Bhave Heart
By MEENAKSHI GANGULY
An early and ardent admirer of Gandhi, Vinoba Bhave renounced the comfort of a middle-class home at age 20 to devote his life to the fight for social justice and equality. Bhave started schools and rural development projects across India, campaigned for the end of untouchability and set up leprosy shelters. But his greatest, most memorable endeavor was in land reform. Even as communist extremists were murdering wealthy landlords and socialists were clamoring for legislation to ensure compulsory land redistribution, Bhave in 1951 came up with the concept of bhoodan--the voluntary donation of land. "There is no greater weapon than the faith we place in fellow men," he declared. He did not succeed in his mission of gathering 20 million hectares of land to give out to the landless, but until his death in 1982, he never lost faith.
Bhave was born in 1895 in the western Indian city of Baroda.

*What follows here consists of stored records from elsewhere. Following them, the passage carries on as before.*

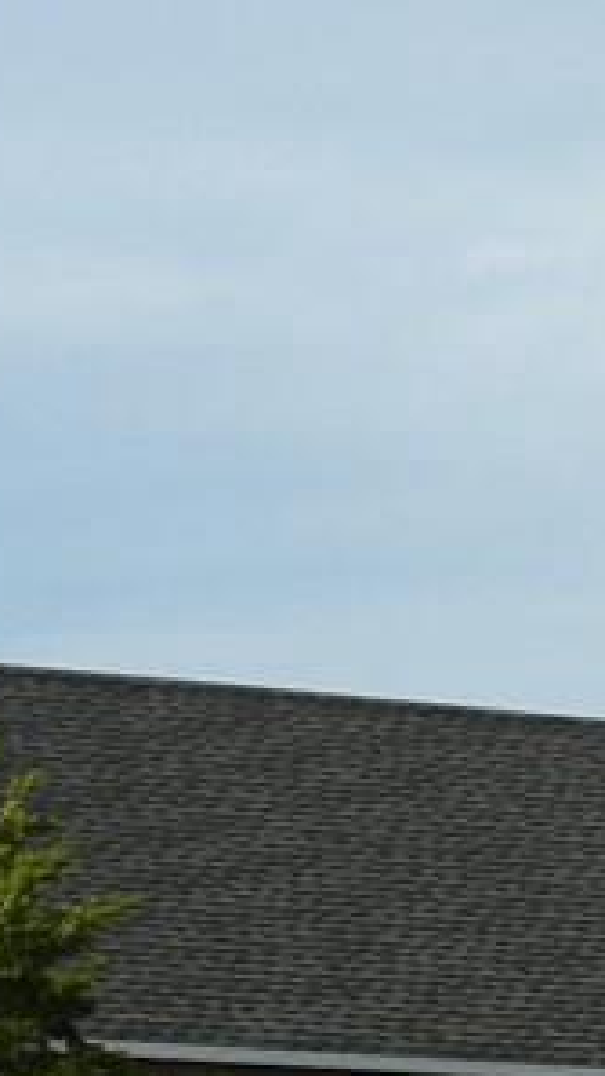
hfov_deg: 5.6
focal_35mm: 214
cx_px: 815
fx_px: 6105
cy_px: 1185
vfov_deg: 10.0
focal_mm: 10.2
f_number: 3.8
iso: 80
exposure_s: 1/500
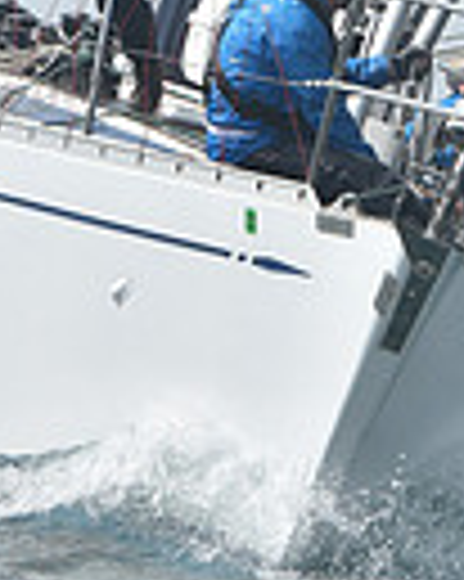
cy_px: -151
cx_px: 342
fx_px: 10552
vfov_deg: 3.1
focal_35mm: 614
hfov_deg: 2.5
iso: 320
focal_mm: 145
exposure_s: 1/800
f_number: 11
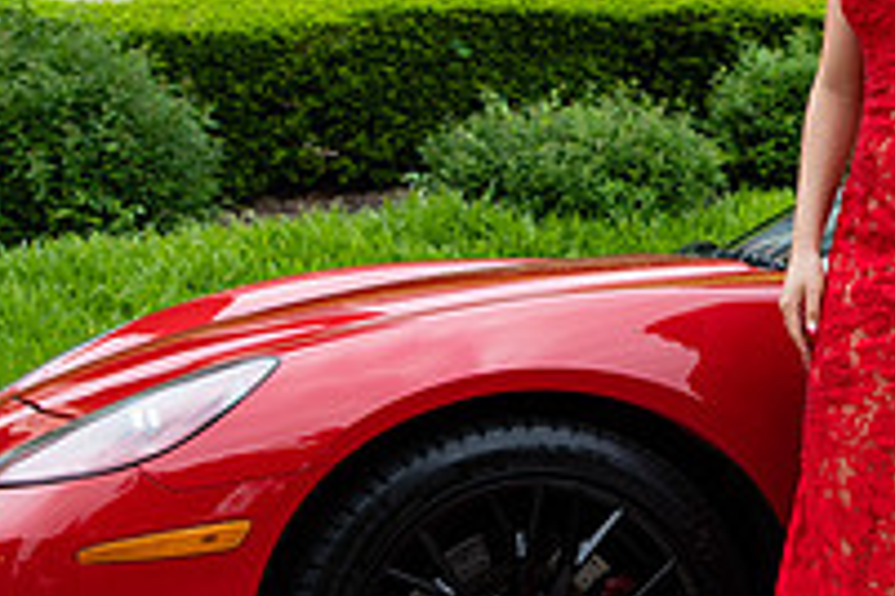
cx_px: 1078
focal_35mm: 108
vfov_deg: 12.7
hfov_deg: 18.0
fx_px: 2685
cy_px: 219
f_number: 2.8
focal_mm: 24
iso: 500
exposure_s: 1/1000
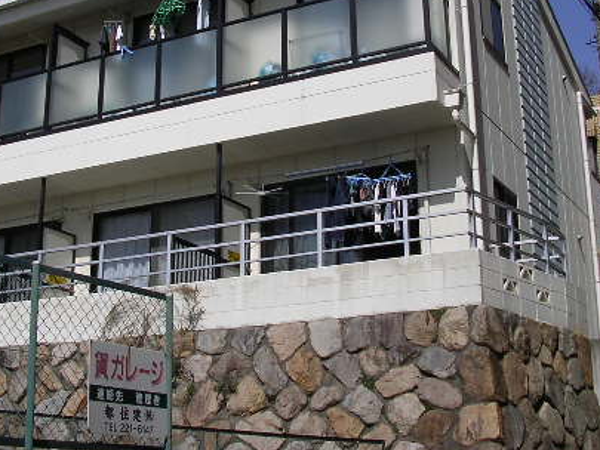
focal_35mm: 60
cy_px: 133
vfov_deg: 24.3
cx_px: 265
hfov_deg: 32.1
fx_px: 1040
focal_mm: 5.8
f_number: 4.1
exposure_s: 1/1131
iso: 50
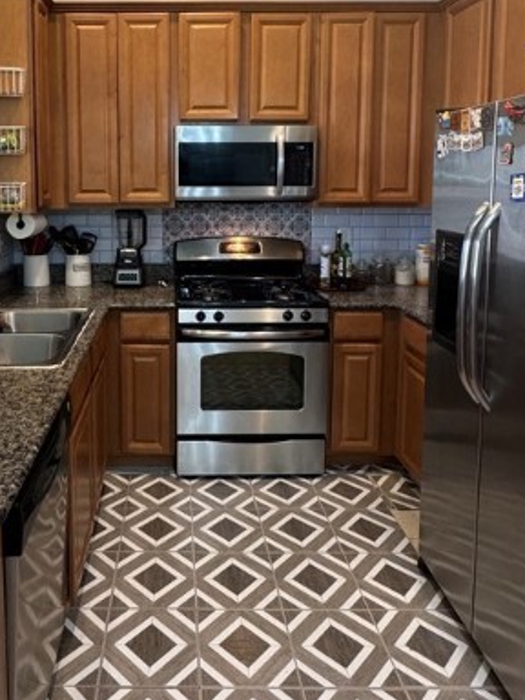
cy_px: 228
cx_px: 173
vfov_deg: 61.7
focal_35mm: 28
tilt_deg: -4.8
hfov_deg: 48.9
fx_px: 566
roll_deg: +0.4
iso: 320
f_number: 2.2
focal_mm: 2.22
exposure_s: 1/60
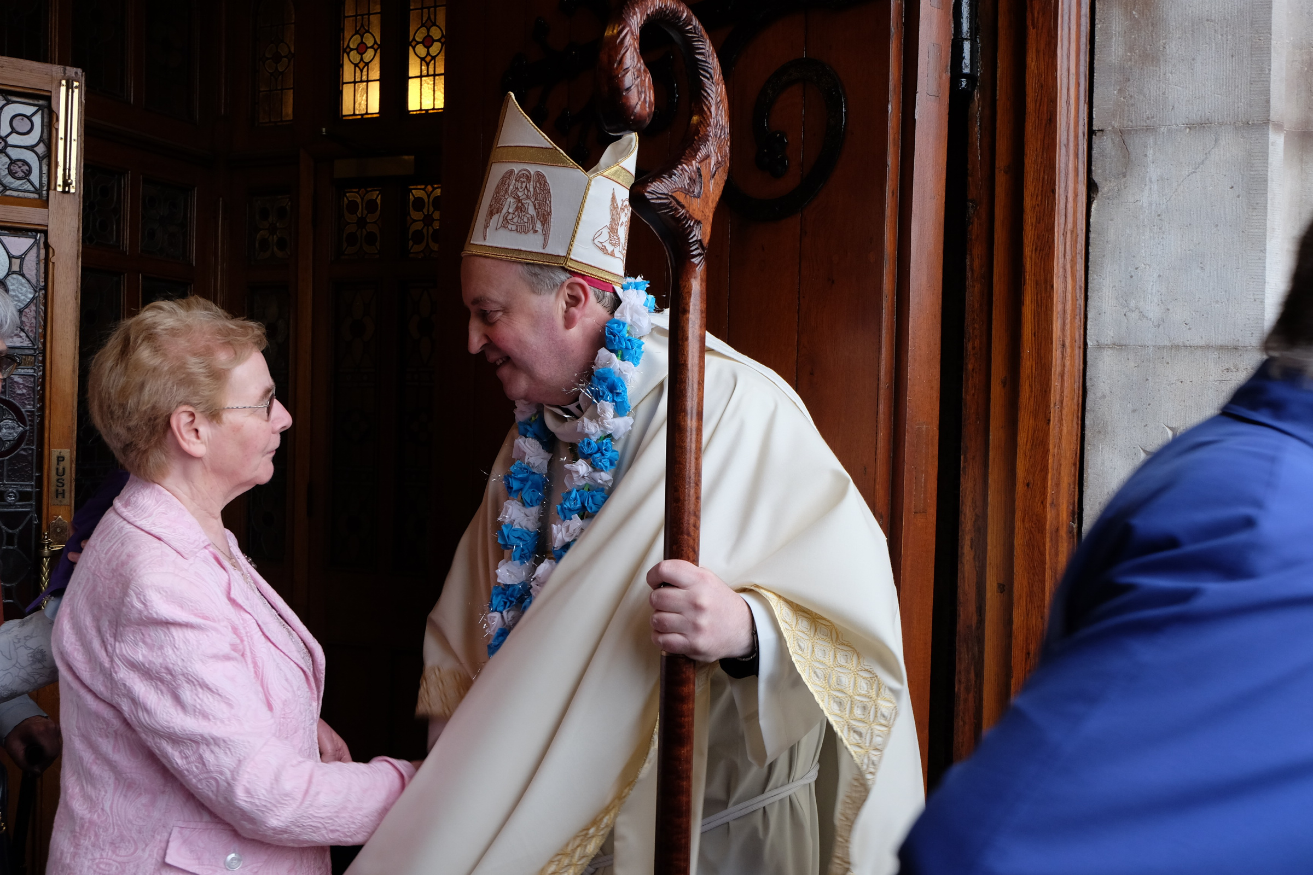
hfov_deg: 54.4
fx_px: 1276
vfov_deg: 37.9
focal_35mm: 35
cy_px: 438
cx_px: 656
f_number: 5
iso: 640
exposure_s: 1/100
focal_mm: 23.2
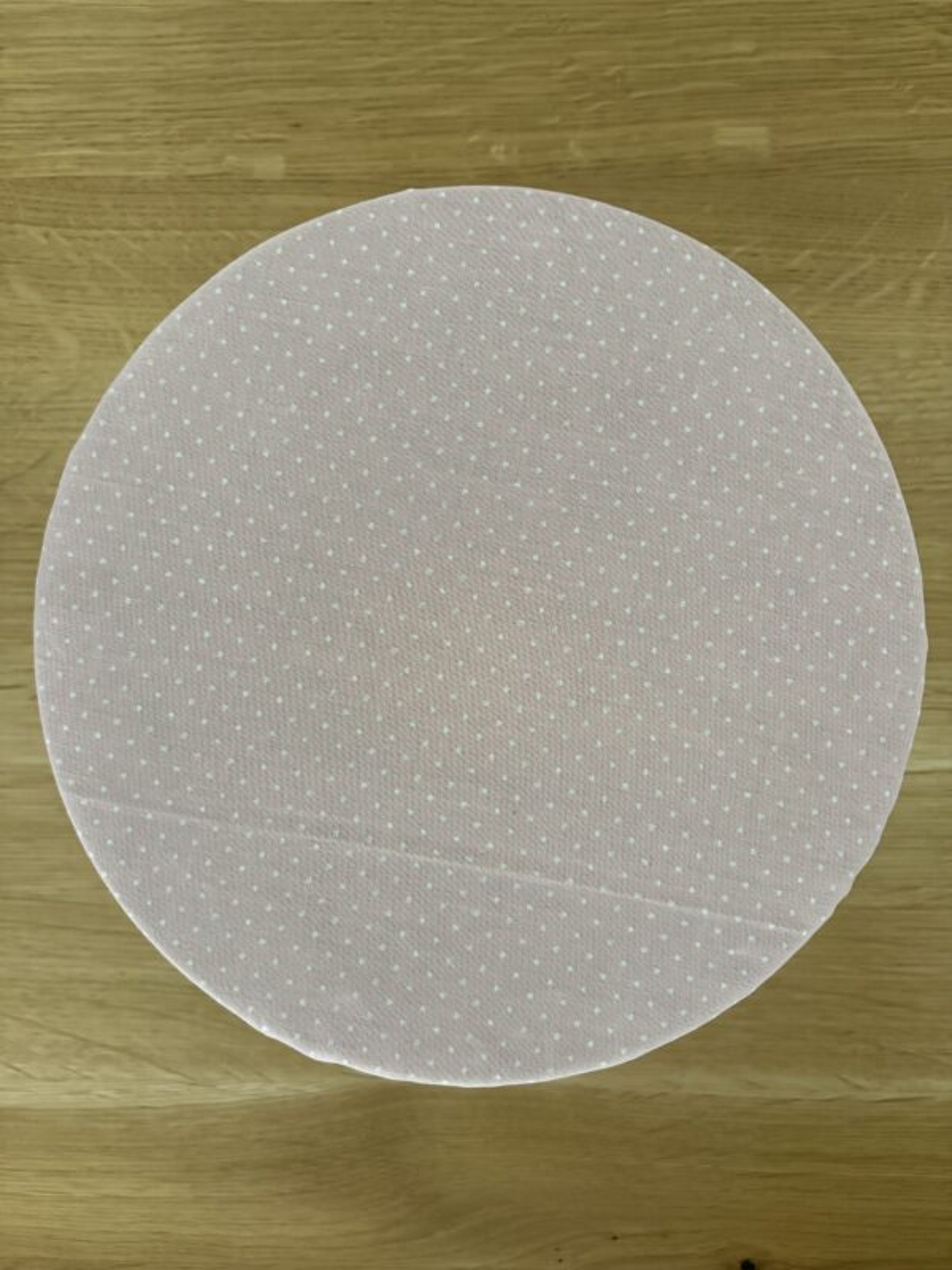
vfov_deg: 67.3
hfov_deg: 53.1
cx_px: 476
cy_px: 635
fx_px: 953
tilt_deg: -87.6
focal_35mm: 26
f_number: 1.6
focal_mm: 5.96
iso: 500
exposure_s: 1/59
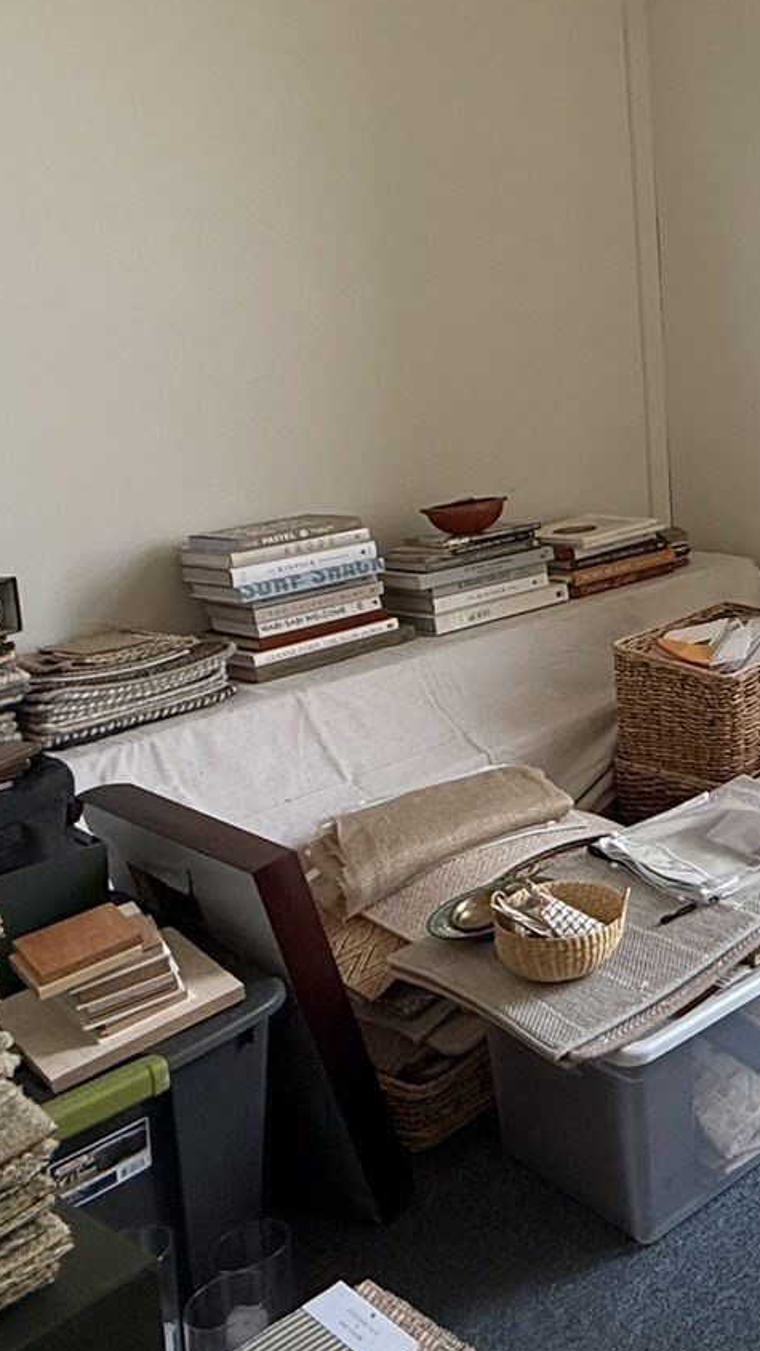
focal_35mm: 37
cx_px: 1040
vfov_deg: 52.6
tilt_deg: -8.5
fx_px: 1325
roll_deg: -0.1
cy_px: 413
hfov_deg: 26.2
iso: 125
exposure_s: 1/120
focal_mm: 2.22
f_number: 2.2
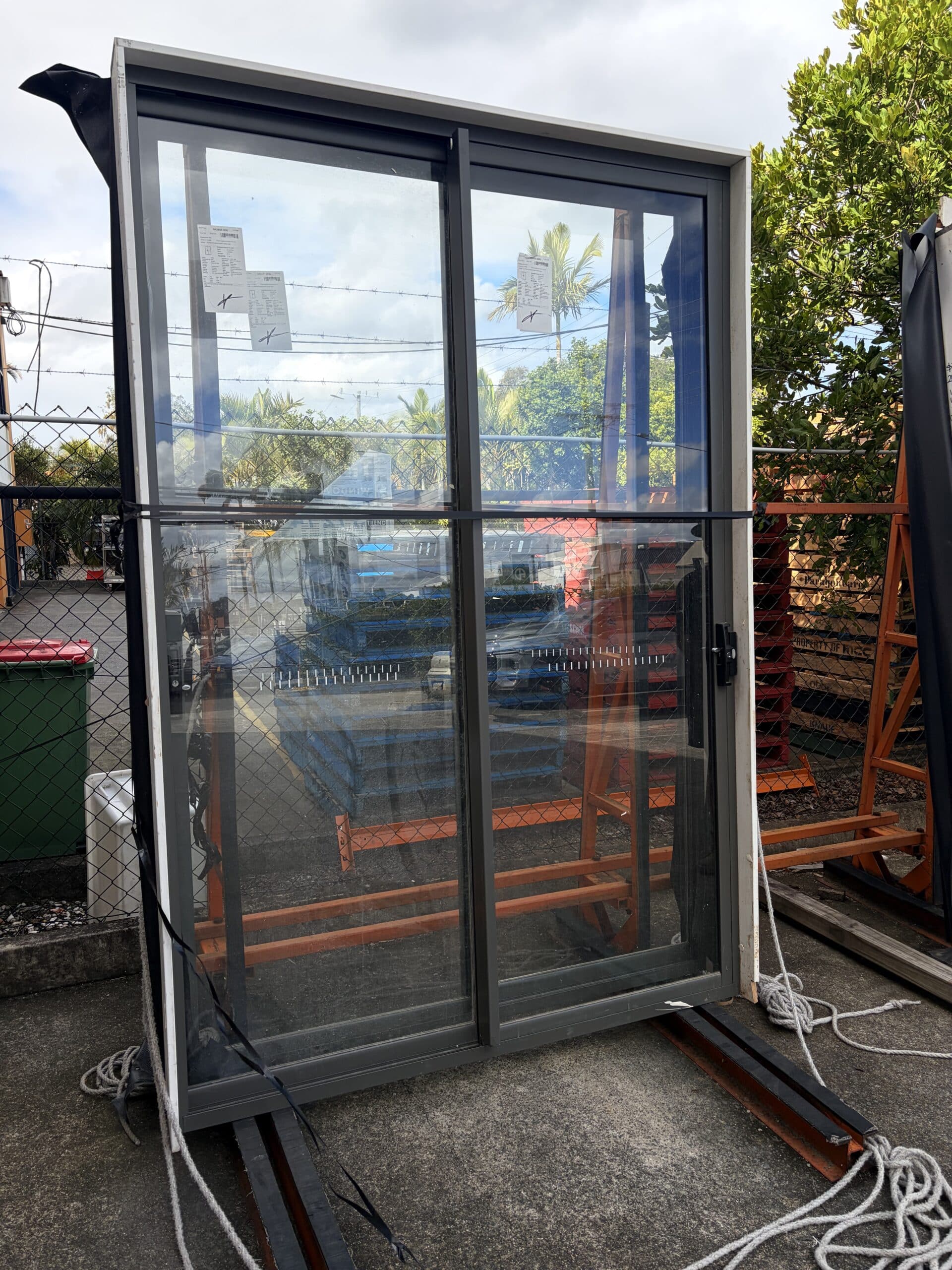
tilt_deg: -7.3
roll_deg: +0.8
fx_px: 953
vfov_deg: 67.3
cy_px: 635
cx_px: 476
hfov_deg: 53.1
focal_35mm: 26
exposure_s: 1/2075
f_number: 1.6
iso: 50
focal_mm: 5.96
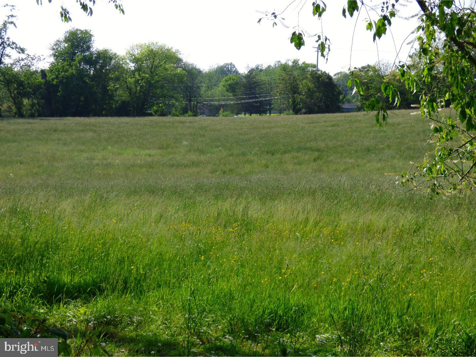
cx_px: 238
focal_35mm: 61
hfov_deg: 31.7
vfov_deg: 24.0
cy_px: 178
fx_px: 839
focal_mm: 10.34
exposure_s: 1/640
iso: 100
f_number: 4.1
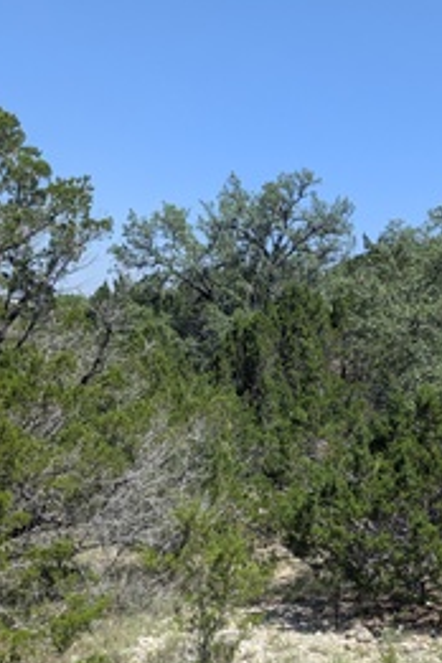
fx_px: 847
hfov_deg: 29.1
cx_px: 278
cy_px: 371
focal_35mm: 46
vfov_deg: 42.7
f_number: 1.85
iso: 43
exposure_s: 1/1433
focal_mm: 6.81
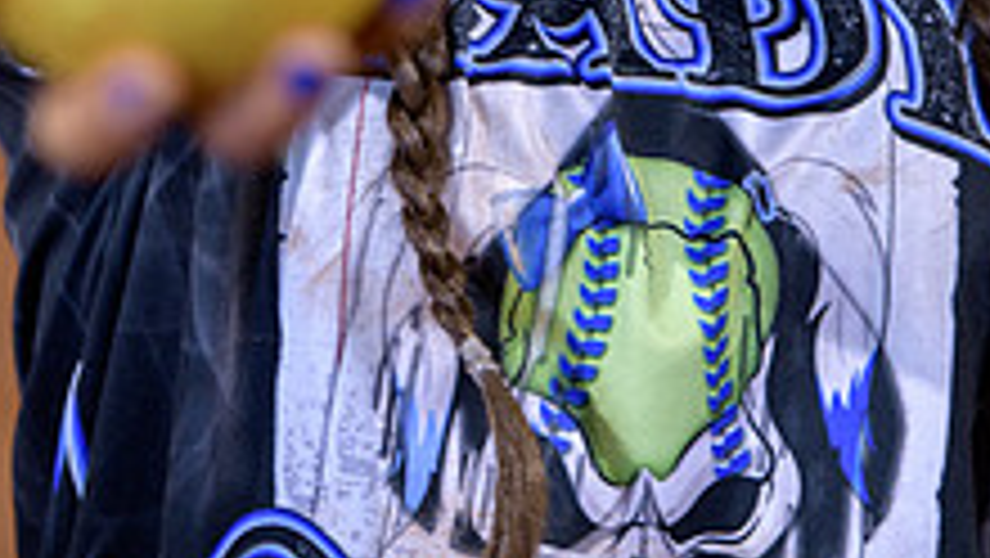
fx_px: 6855
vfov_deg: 4.6
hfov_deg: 8.3
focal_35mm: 261
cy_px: -450
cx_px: 495
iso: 400
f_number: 5
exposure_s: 1/80
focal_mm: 122
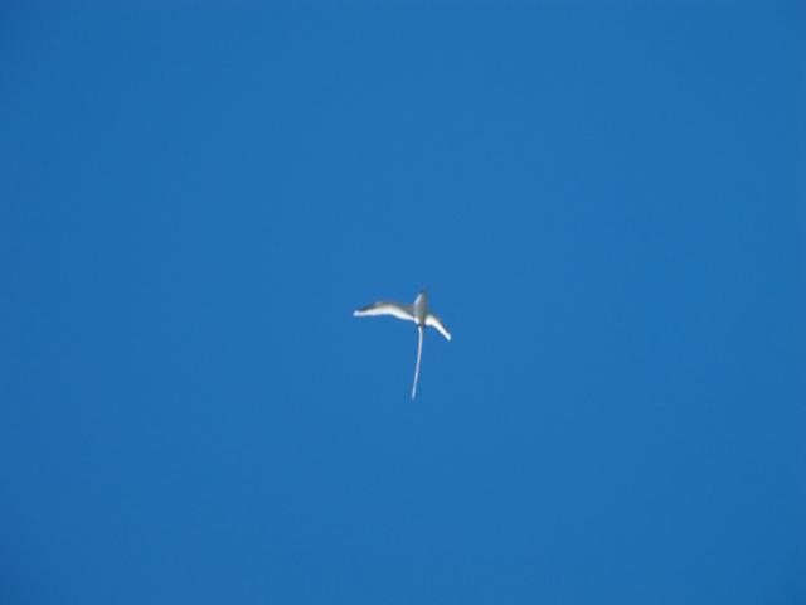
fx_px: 3143
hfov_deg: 14.6
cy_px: 302
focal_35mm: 135
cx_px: 403
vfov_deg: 11.0
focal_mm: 28.9
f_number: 5
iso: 100
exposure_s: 1/800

At the age of 10, he took a vow to remain celibate and dedicate his life to the country. In 1916, he first read about Gandhi and soon joined him. Bhave was jailed several times by the British for taking part in the freedom movement. His austere lifestyle and extreme self-denial, including near starvation, alarmed even Gandhi, who ordered his disciple to eat. The master was overwhelmed by the devotion of Bhave, whom he loved as a son. "I am not fit to measure your worth," he once told Bhave, because like a real son, the younger man had "surpassed what his father has done."